Despite all of the tubes, wires and wrappings, Olivia will not be held down. “She’s been a real wiggle worm today,” McGuiness says. “She’s not very patient, this one.” Sara remarks, “Wonder where she gets that from?” Several times, Olivia has even managed to perform a preemie push up, in which she puts her weight on her hands and sticks her butt into the air, as if trying to stand up in the isolette. Having observed these antics, Joy now calls her first granddaughter the Pilates Princess.

That afternoon, Dr. Fanaroff arrives to see whether Olivia’s ready for extubation, or removal of the ventilation tube from her throat. He informs Sara that the team should be ready soon.

Dr. Fanaroff is a walking, talking beacon of hope for NICU parents, because he was born into the very same unit 37 years ago. The story gets better: His father, Dr. Avroy Fanaroff, is now chairman of pediatrics at Rainbow, and is, along with Dr. Martin, considered a “godfather of neonatology” for the advances they have pioneered in the field. The discipline was still new when his son struggled alone in a unit from which parents were excluded. The elder Fanaroff later changed all of that, revolutionizing the paradigm for neonatal intensive care by encouraging parents like Sara to spend as much time with their children as possible.

Olivia has also received another recent innovation: a treatment of inhaled nitric oxide to improve her chances of surviving pre-maturity without chronic lung disease or respiratory problems like asthma. Dr. Martin led the national study on the short-term effects, and Rainbow’s currently completing the long-term benefits study. Though still a couple of years away from the final results, Dr. Martin says he is “cautiously optimistic” of its efficacy.

Under Dr. Martin and the elder Fanaroff ’s leadership, Rainbow recently began construction of a new NICU adjacent to the state-of-theart, 44-bed Neonatal Transitional Care Unit on the fourth floor. The transitional unit, completed five years ago, is a step-down facility that provides a homey setting in private rooms where neonates move to prepare for discharge. When finished, the new 40-bed unit will allow parents to stay in private rooms with their children.

Thanks to a $7 million gift from the Elizabeth Prentiss Foundation, Dr. Martin says, the new NICU, with augmented diagnostic and surgical capabilities, will also become a model unit for other medical facilities. “We will have a world-class facility that matches the reputation of our staff and research capabilities,” Dr. Martin states of the unit, which should open next summer.

By late April, Olivia’s preemie Pilates – combined with her NICU care – has paid off. Her daily weighin reflects a whopping two-pound, 13-and-a-half ounce gain on her 15-and-a-half inch frame. She has been switched from the ventilator to a continuous positive airway pressure, or CPAP, respirator, which more gently introduces oxygen through a device attached to her nose. A little more weight, a little less need for intensive support, and Olivia can graduate to the transitional care unit.

“She’s really turned that corner, and is starting to do well,” says Dr. Fanaroff.
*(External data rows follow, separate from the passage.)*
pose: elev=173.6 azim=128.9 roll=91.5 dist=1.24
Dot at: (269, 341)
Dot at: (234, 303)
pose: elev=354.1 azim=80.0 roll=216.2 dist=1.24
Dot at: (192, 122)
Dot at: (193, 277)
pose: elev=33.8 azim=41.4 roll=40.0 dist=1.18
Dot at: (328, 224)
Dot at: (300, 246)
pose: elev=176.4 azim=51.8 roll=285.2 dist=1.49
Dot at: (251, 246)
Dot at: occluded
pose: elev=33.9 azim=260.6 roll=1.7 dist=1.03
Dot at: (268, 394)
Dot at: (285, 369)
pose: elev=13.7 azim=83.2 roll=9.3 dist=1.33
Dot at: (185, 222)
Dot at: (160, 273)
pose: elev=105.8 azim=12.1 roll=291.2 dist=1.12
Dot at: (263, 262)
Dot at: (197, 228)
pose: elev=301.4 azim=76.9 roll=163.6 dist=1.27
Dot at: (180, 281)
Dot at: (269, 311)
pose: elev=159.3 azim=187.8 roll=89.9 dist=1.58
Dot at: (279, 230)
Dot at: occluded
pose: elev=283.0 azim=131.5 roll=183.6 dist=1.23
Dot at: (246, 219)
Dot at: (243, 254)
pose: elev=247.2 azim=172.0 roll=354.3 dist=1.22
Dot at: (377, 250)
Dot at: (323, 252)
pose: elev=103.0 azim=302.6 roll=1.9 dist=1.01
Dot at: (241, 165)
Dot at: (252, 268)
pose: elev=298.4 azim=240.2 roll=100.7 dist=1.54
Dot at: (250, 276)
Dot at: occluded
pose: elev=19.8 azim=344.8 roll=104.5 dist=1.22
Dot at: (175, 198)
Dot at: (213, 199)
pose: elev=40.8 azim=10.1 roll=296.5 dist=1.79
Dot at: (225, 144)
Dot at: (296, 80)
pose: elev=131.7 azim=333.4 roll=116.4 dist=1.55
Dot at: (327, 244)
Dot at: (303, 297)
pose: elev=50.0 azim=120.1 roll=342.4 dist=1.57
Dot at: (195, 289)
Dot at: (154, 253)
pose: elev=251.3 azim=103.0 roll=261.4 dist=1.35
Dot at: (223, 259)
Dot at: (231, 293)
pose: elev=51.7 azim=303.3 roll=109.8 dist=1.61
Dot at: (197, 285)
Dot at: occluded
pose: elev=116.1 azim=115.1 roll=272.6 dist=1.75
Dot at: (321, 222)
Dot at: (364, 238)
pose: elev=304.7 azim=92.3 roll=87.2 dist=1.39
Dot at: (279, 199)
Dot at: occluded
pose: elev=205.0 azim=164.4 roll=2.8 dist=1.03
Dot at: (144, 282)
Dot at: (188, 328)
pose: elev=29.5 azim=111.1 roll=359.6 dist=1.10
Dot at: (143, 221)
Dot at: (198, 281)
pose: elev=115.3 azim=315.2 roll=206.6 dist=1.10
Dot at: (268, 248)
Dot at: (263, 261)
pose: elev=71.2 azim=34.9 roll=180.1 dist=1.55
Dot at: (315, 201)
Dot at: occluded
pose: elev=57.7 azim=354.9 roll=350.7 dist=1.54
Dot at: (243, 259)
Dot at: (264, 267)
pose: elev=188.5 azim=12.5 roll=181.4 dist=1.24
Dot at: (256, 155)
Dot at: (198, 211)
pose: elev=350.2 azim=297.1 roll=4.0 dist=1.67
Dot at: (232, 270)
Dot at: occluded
Sara, who has returned to her customer service job for a trucking company in Berea, is finally able to hold her daughter in the crook of her arm for short periods of time. Gazing lovingly into her daughter’s face, which she’s only seen up close a few times, Sara says, “I still hate that I can’t just take her home.” She plans on taking another six weeks of maternity leave when Olivia comes home.

Though she’s the beneficiary of all the assistance that science and medicine delivered by deeply compassionate nurses and doctors can offer, Olivia continues to display the innate tenacity that has allowed humans to prevail for thousands of years. That trait will help her thrive in the great big, unpredictable world that awaits her.